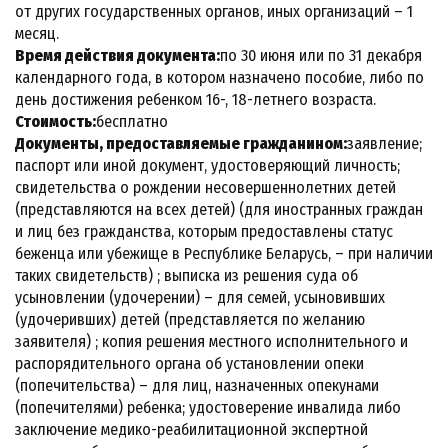
от других государственных органов, иных организаций – 1
месяц.
Время действия документа:
по 30 июня или по 31 декабря
календарного года, в котором назначено пособие, либо по
день достижения ребенком 16-, 18-летнего возраста.
Стоимость:
бесплатно
Документы, предоставляемые гражданином:
заявление;
паспорт или иной документ, удостоверяющий личность;
свидетельства о рождении несовершеннолетних детей
(представляются на всех детей) (для иностранных граждан
и лиц без гражданства, которым предоставлены статус
беженца или убежище в Республике Беларусь, – при наличии
таких свидетельств) ; выписка из решения суда об
усыновлении (удочерении) – для семей, усыновивших
(удочеривших) детей (представляется по желанию
заявителя) ; копия решения местного исполнительного и
распорядительного органа об установлении опеки
(попечительства) – для лиц, назначенных опекунами
(попечителями) ребенка; удостоверение инвалида либо
заключение медико-реабилитационной экспертной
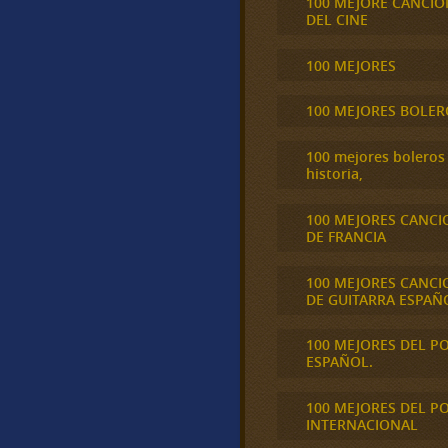
100 MEJORE CANCIO
DEL CINE
100 MEJORES
100 MEJORES BOLER
100 mejores boleros 
historia,
100 MEJORES CANCI
DE FRANCIA
100 MEJORES CANCI
DE GUITARRA ESPAÑ
100 MEJORES DEL P
ESPAÑOL.
100 MEJORES DEL P
INTERNACIONAL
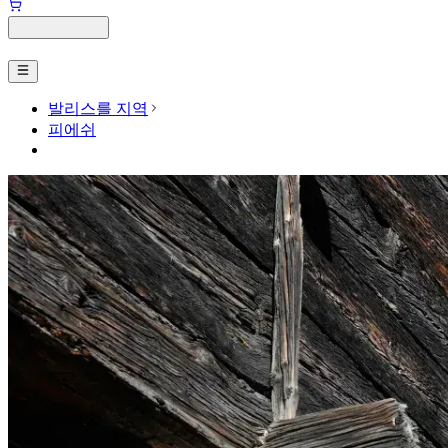
발리스를 지역
피에쉬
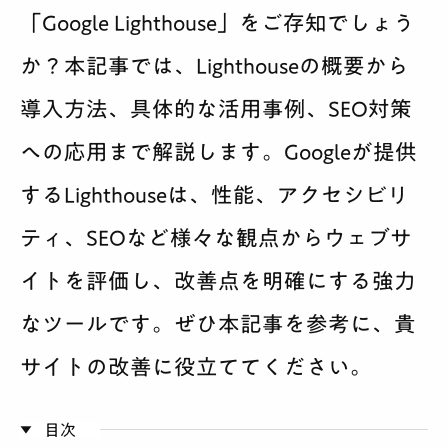
「Google Lighthouse」をご存知でしょう
サービス案内
か？本記事では、Lighthouseの概要から
料金
導入方法、具体的な活用事例、SEO対策
制作実績
への応用まで解説します。Googleが提供
するLighthouseは、性能、アクセシビリ
会社紹介
ティ、SEOなど様々な観点からウェブサ
採用
イトを評価し、改善点を明確にする強力
BLOG
なツールです。ぜひ本記事を参考に、貴
サイトの改善に役立ててください。
相談する
目次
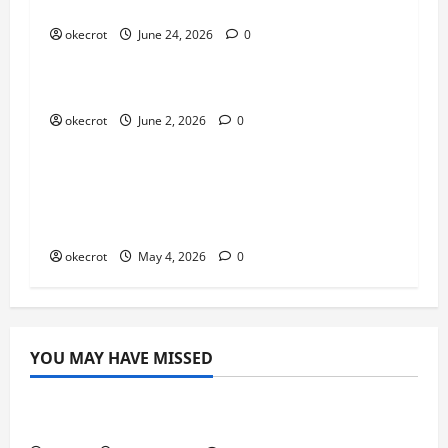
Mabar Santuy Tapi Tetap Maksimal
okecrot
June 24, 2026
0
Uncategorized
Main Bareng Temen Lama Auto Seru
okecrot
June 2, 2026
0
Uncategorized
Dari Pemula Jadi Pro Player:
Perjalanan Gila yang Bikin Lo Naik
Level!
okecrot
May 4, 2026
0
YOU MAY HAVE MISSED
Uncategorized
Mabar Santuy Tapi Tetap Maksimal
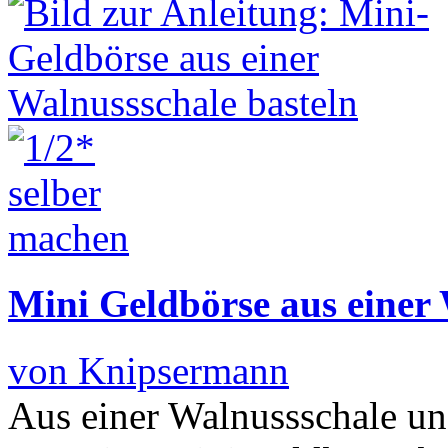
Mini Geldbörse aus einer 
von Knipsermann
Aus einer Walnussschale u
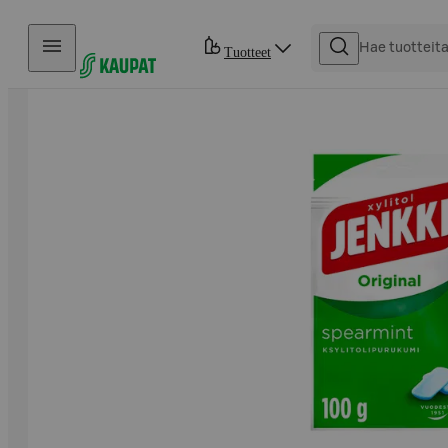
Hyppää sisältöön
Tuotteet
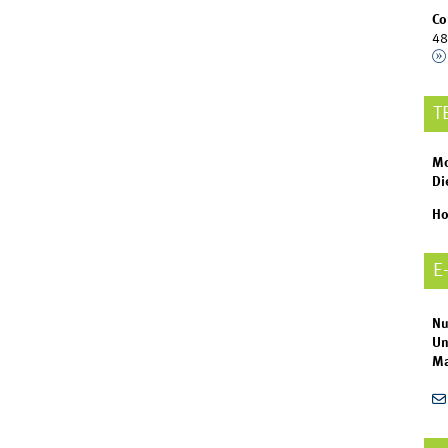
Co
48
T
Mo
Di
Ho
E
Nu
Un
Ma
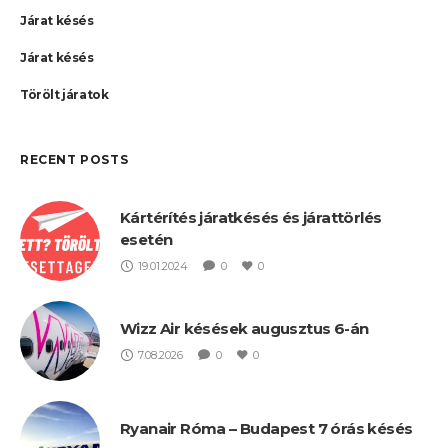
Járat késés
Járat késés
Törölt járatok
RECENT POSTS
Kártérítés járatkésés és járattörlés
esetén
19.01.2024
0
0
Wizz Air késések augusztus 6-án
7.08.2026
0
0
Ryanair Róma – Budapest 7 órás késés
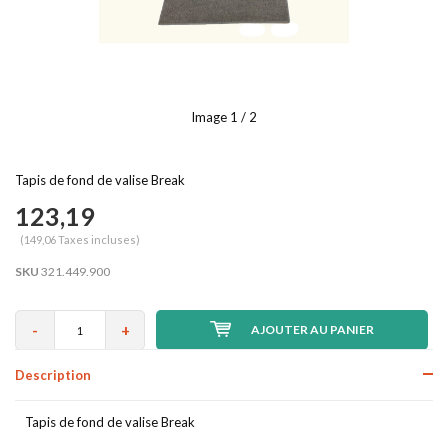
Image
1
/ 2
Tapis de fond de valise Break
123,19
(149,06 Taxes incluses)
SKU
321.449.900
-
+
AJOUTER AU PANIER
Description
Tapis de fond de valise Break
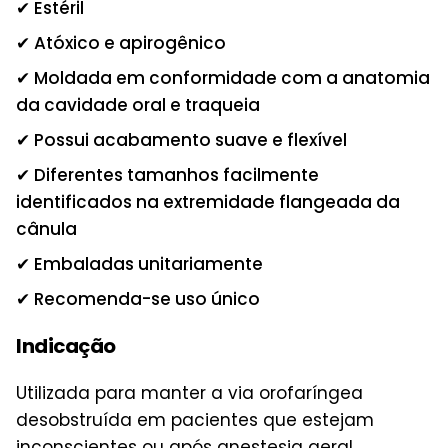
✔ Estéril
✔ Atóxico e apirogênico
✔ Moldada em conformidade com a anatomia
da cavidade oral e traqueia
✔ Possui acabamento suave e flexível
✔ Diferentes tamanhos facilmente
identificados na extremidade flangeada da
cânula
✔ Embaladas unitariamente
✔ Recomenda-se uso único
Indicação
Utilizada para manter a via orofaríngea
desobstruída em pacientes que estejam
inconscientes ou após anestesia geral.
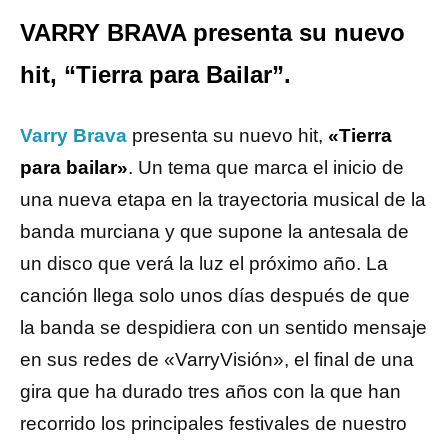
VARRY BRAVA presenta su nuevo
hit, “Tierra para Bailar”.
Varry Brava
presenta su nuevo hit,
«Tierra
para bailar»
. Un tema que marca el inicio de
una nueva etapa en la trayectoria musical de la
banda murciana y que supone la antesala de
un disco que verá la luz el próximo año.
La
canción llega solo unos días después de que
la banda se despidiera con un sentido mensaje
en sus redes de «VarryVisión», el final de una
gira que ha durado tres años con la que han
recorrido los principales festivales de nuestro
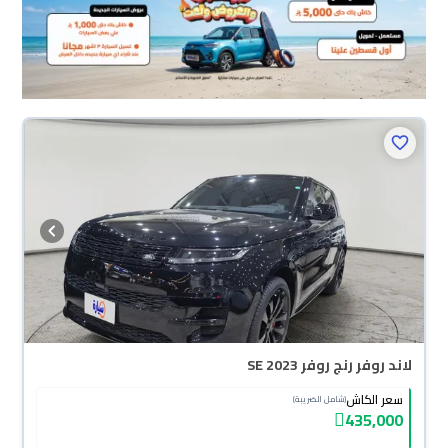
لاند روفر رنج روفر SE 2023
سعر الكاش
(شامل الضريبة)
435,000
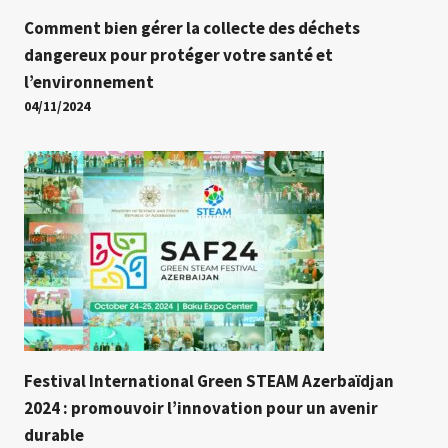
Comment bien gérer la collecte des déchets
dangereux pour protéger votre santé et
l’environnement
04/11/2024
Festival International Green STEAM Azerbaïdjan
2024 : promouvoir l’innovation pour un avenir
durable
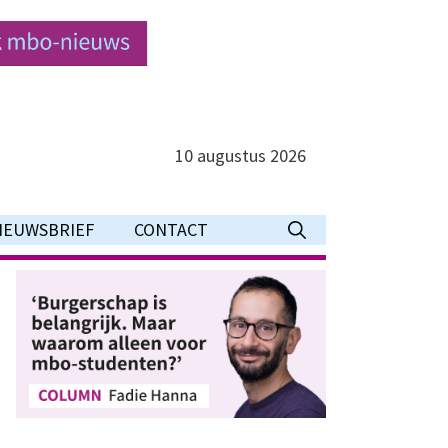
10 augustus 2026
IEUWSBRIEF
CONTACT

-- Work required --
Output the listing unchanged, pictures excluded.

-- Solution --
от других государственных органов, иных организаций – 1
месяц.
Время действия документа:
по 30 июня или по 31 декабря
календарного года, в котором назначено пособие, либо по
день достижения ребенком 16-, 18-летнего возраста.
Стоимость:
бесплатно
Документы, предоставляемые гражданином:
заявление;
паспорт или иной документ, удостоверяющий личность;
свидетельства о рождении несовершеннолетних детей
(представляются на всех детей) (для иностранных граждан
и лиц без гражданства, которым предоставлены статус
беженца или убежище в Республике Беларусь, – при наличии
таких свидетельств) ; выписка из решения суда об
усыновлении (удочерении) – для семей, усыновивших
(удочеривших) детей (представляется по желанию
заявителя) ; копия решения местного исполнительного и
распорядительного органа об установлении опеки
(попечительства) – для лиц, назначенных опекунами
(попечителями) ребенка; удостоверение инвалида либо
заключение медико-реабилитационной экспертной
100 MEJORE CANCIO
DEL CINE
100 MEJORES
100 MEJORES BOLER
100 mejores boleros 
historia,
100 MEJORES CANCI
DE FRANCIA
100 MEJORES CANCI
DE GUITARRA ESPAÑ
100 MEJORES DEL P
ESPAÑOL.
100 MEJORES DEL P
INTERNACIONAL
발리스를 지역
피에쉬
「Google Lighthouse」をご存知でしょう
サービス案内
か？本記事では、Lighthouseの概要から
料金
導入方法、具体的な活用事例、SEO対策
制作実績
への応用まで解説します。Googleが提供
するLighthouseは、性能、アクセシビリ
会社紹介
ティ、SEOなど様々な観点からウェブサ
採用
イトを評価し、改善点を明確にする強力
BLOG
なツールです。ぜひ本記事を参考に、貴
サイトの改善に役立ててください。
相談する
目次
Mabar Santuy Tapi Tetap Maksimal
okecrot
June 24, 2026
0
Uncategorized
Main Bareng Temen Lama Auto Seru
okecrot
June 2, 2026
0
Uncategorized
Dari Pemula Jadi Pro Player:
Perjalanan Gila yang Bikin Lo Naik
Level!
okecrot
May 4, 2026
0
YOU MAY HAVE MISSED
Uncategorized
Mabar Santuy Tapi Tetap Maksimal
Mini Geldbörse aus einer 
von Knipsermann
Aus einer Walnussschale u
Hyppää sisältöön
Tuotteet
Co
48
T
Mo
Di
Ho
E
Nu
Un
Ma
Járat késés
Járat késés
Törölt járatok
RECENT POSTS
Kártérítés járatkésés és járattörlés
esetén
19.01.2024
0
0
Wizz Air késések augusztus 6-án
7.08.2026
0
0
Ryanair Róma – Budapest 7 órás késés
Image
1
/ 2
Tapis de fond de valise Break
123,19
(149,06 Taxes incluses)
SKU
321.449.900
-
+
AJOUTER AU PANIER
Description
Tapis de fond de valise Break
✔ Estéril
✔ Atóxico e apirogênico
✔ Moldada em conformidade com a anatomia
da cavidade oral e traqueia
✔ Possui acabamento suave e flexível
✔ Diferentes tamanhos facilmente
identificados na extremidade flangeada da
cânula
✔ Embaladas unitariamente
✔ Recomenda-se uso único
Indicação
Utilizada para manter a via orofaríngea
desobstruída em pacientes que estejam
inconscientes ou após anestesia geral.
VARRY BRAVA presenta su nuevo
hit, “Tierra para Bailar”.
Varry Brava
presenta su nuevo hit,
«Tierra
para bailar»
. Un tema que marca el inicio de
una nueva etapa en la trayectoria musical de la
banda murciana y que supone la antesala de
un disco que verá la luz el próximo año.
La
canción llega solo unos días después de que
la banda se despidiera con un sentido mensaje
en sus redes de «VarryVisión», el final de una
gira que ha durado tres años con la que han
recorrido los principales festivales de nuestro
لاند روفر رنج روفر SE 2023
سعر الكاش
(شامل الضريبة)
435,000
Comment bien gérer la collecte des déchets
dangereux pour protéger votre santé et
l’environnement
04/11/2024
Festival International Green STEAM Azerbaïdjan
2024 : promouvoir l’innovation pour un avenir
durable
10 augustus 2026
IEUWSBRIEF
CONTACT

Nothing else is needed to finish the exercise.